Agrusa tried to poke holes in Constand's account and raise questions about her credibility and motivations — but the witness largely kept her composure and stuck to her story.

Here are some of the other highlights of Day 2 of the trial:

"Hey, hey, hey": It might have been the most surreal moment so far. Cosby, after listening to Constand testify for nearly four hours, struck a light-hearted note as he left the courthouse. As a crowd applauded and shouted support at him, the entertainer responded by imitating Fat Albert, a character he created and voiced for a 1970s cartoon show. "Hey, hey, hey," he said as the camera rolled.

Sexual vs. Suggestive: Constand and Agrusa got into a debate that was positively Clintonian. The witness had told police that before the alleged assault, there had been no sexual contact between her and Cosby.

Agrusa tried to show she had lied by pointing out Cosby had made advances on Constand during two dinners. Constand refused to yield the point, saying his conduct — touching her thigh and her pants zipper — had been "suggestive" but not sexual.

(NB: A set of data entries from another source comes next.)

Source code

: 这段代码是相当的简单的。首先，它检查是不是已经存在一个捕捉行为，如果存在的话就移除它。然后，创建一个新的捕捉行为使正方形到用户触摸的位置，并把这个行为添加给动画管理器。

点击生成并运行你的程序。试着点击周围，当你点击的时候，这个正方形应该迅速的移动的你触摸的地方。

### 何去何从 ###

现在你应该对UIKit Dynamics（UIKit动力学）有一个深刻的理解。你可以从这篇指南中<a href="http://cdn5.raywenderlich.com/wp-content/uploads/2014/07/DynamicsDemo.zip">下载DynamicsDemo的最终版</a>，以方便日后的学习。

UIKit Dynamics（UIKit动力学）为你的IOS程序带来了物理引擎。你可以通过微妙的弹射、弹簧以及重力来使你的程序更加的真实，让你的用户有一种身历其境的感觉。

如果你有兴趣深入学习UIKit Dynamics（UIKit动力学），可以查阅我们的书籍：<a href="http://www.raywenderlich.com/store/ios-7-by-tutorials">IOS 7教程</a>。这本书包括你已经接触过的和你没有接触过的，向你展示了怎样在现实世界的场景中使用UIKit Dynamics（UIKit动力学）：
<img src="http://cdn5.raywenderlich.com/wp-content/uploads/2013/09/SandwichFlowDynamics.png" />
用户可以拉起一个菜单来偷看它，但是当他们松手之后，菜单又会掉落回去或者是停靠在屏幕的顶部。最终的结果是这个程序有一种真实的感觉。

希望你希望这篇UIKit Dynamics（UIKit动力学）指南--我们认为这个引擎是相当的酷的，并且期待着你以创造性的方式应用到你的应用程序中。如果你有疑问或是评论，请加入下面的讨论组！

Numbers Game: The defense confronted Constand with her phone records, enlarging them on a screen for the benefit of jurors. They showed that before she reported the alleged assault to police in January 2005, she tried to contact attorneys.

“I was really scared. I wanted guidance and I wanted to protect myself," Constand explained. “I thought Mr. Cosby would try to retaliate and hurt me.” Agrusa also said records showed 72 calls between Cosby and Constand in the year between the incident and the call to police. "Yes, there were calls," Constand conceded.

Image: Andrea Constand walks to the courtroom during Bill Cosby's sexual assault trial
Andrea Constand will be back on the stand Wednesday.Matt Rourke / AP

Damage Control?: The prosecution introduced into evidence two calls Cosby's team made after Constand and her mother confronted him about the the encounter in question. In one, a Cosby agent talked to Constand about an offer to fly her family down to Florida for a show. The other was a voicemail left by Cosby's powerhouse attorney, Marty Singer, asking her mother to call to discuss an "educational fund" for her daughter.

The Other Woman: Cosby’s defense was dealt a blow when an attorney who once represented Cosby's talent agency, William Morris, testified that an assistant, Kelly Johnson, complained during a 1996 worker's compensation case that the comedian had drugged and molested her.

“Ms. Johnson [told] me Cosby had invited her to a Bel–Air hotel and had given her a pill to take and that she had gotten semi-unconscious because of whatever she had taken and that he exposed himself to her and taken some of her clothing off,” the attorney, Joseph Miller, said.

His recollection of her testimony largely matched what Johnson had testified to the day before, undermining defense efforts to attack her credibility.

Cosby, 79, has pleaded not guilty to aggravated indecent assault on Constand. He also denies allegations of sexual misconduct lodged by dozens of other women in the last two years; he is not charged with a crime in any of those cases.